LuciadLightspeed strives to keep the differences between 2D and 3D to a minimum, so that application code doesn’t usually need to know or care whether the view is currently 2D or 3D. There are some use cases, however, in which separate code branches for 2D and 3D are unavoidable.
An example of such a code divergence is the level-of-detail styling for icons. When you define icon styling based on level-of-detail, you use an icon of a 3D airplane model for objects that are nearby, for instance, and replace the airplane with a simple 2D icon when the objects are further off. In 3D, you could achieve this by computing the distance from the object to the eye point. In 2D there is no eye point, so the scale of the view is typically used instead. The distance-to-eye and scale values have different units of measure, however, and can therefore not be compared to one another. Hence, you end up with two code paths that need to be finetuned individually.
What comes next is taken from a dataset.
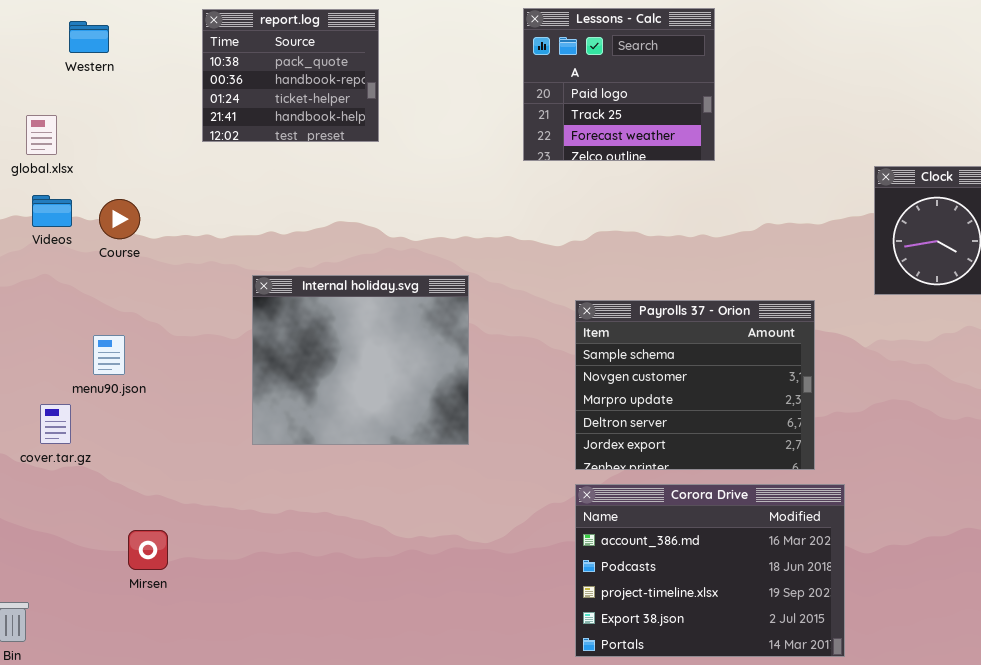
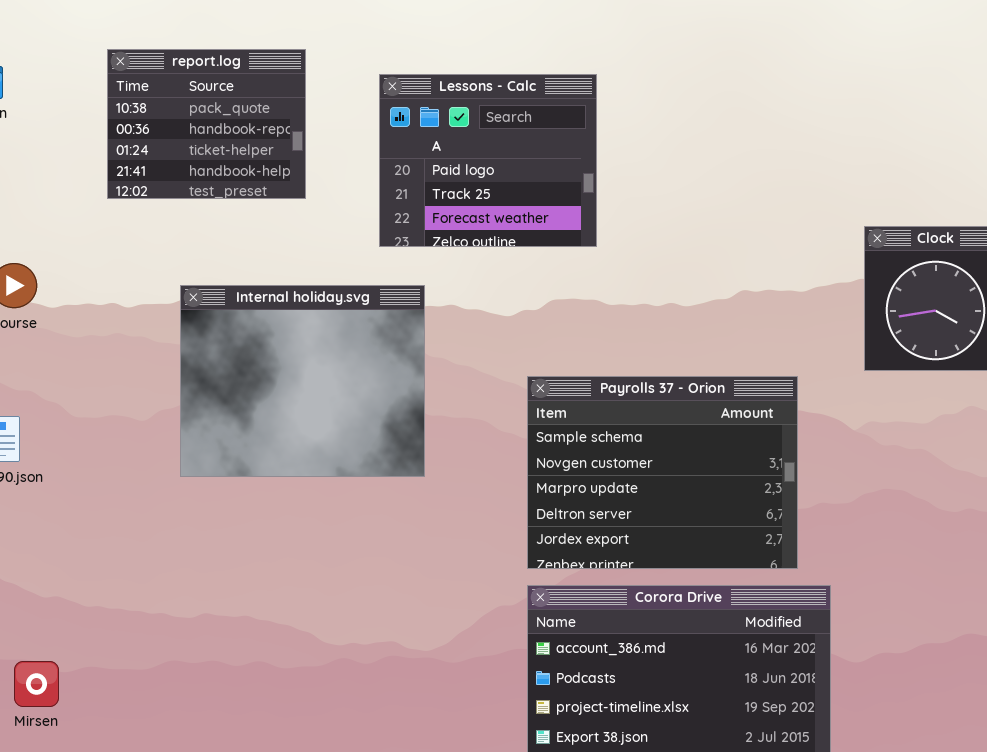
Lessons - Calc: [523,8,715,161] -> [379,74,597,247], moved
Internal holiday.svg: [252,275,469,445] -> [180,285,425,477], moved
Mirsen: [128,530,168,570] -> [14,661,59,707], moved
A trick that can occasionally be useful to minimize such branching, is to treat the 2D view like a virtual "top down" 3D view. In other words: we have a 2D view, but we pretend that we’re looking at it through a virtual 3D camera. Obtaining the position of this virtual camera is straightforward:
As shown in the image, some simple trigonometry gives us the camera’s Z coordinate. You can obtain the camera’s X and Y coordinates by transforming the coordinates of the view center to world coordinates. As a result, we now have a plausible “eye point” for our 2D view. From this point on, we can allow the 2D code to work exactly like it does in 3D.